• **Assignment A**
Reproduce everything in the Prometheus metric reference from "All Zato metrics" down to "see Prometheus metrics.".
• **Assignment B**
Write the next part of the Zato Prometheus metric reference, picking up after its final line.

• **Excerpt provided**
---

Prometheus metric reference

All Zato metrics follow Prometheus naming conventions:

zato_ prefix on every metric
_total suffix on all counters
_seconds for duration measurements
_bytes for size measurements

For an overview of the endpoint, architecture, and configuration, see Prometheus metrics.

REST channel metrics

zato_rest_channel_requests_total


Type	Counter
HELP	Total REST channel requests handled by this server, by channel, HTTP status class, and error attribution

Labels:

Label	Possible values	Description
`channel_name`	Any configured channel name	The REST channel that received the request
`status_code`	`2xx`, `3xx`, `4xx`, `5xx`, `0xx`	HTTP response status class
`error_source`	`none`, `gateway`, `upstream`, `auth`, `rate_limit`	Where the error originated, `none` for successes

Trigger: Incremented once per completed REST channel request, after the response is written.

Example PromQL:

sum by (channel_name) (rate(zato_rest_channel_requests_total[5m]))

---

• **Source data**
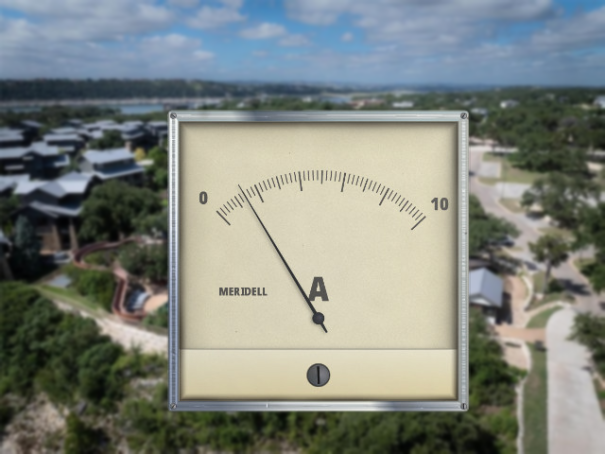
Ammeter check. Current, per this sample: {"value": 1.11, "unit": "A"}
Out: {"value": 1.4, "unit": "A"}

---

• **Your response A**
All Zato metrics follow Prometheus naming conventions:

zato_ prefix on every metric
_total suffix on all counters
_seconds for duration measurements
_bytes for size measurements

For an overview of the endpoint, architecture, and configuration, see Prometheus metrics.

• **Your response B**
zato_rest_channel_request_duration_seconds


Type	Histogram
HELP	Duration of REST channel requests in seconds, from request accept to response write complete
Buckets	`0.005, 0.01, 0.025, 0.05, 0.1, 0.25, 0.5, 1.0, 2.5, 5.0, 10.0, 30.0`

Labels:

Label	Possible values	Description
`channel_name`	Any configured channel name	The REST channel that received the request

Trigger: Observed once per completed REST channel request with the wall-clock duration from request accept to response write.

Example PromQL:

histogram_quantile(0.99,
  sum by (channel_name, le) (rate(zato_rest_channel_request_duration_seconds_bucket[5m]))
)

zato_rest_channel_request_size_bytes


Type	Histogram
HELP	Size of inbound REST request bodies in bytes, by channel name
Buckets	`64, 256, 1024, 4096, 16384, 65536, 262144, 1048576, 4194304, 16777216`

Labels:

Label	Possible values	Description
`channel_name`	Any configured channel name	The REST channel that received the request

Trigger: Observed once per completed REST channel request with the Content-Length of the inbound request body.

Example PromQL:

histogram_quantile(0.95,
  sum by (channel_name, le) (rate(zato_rest_channel_request_size_bytes_bucket[5m]))
)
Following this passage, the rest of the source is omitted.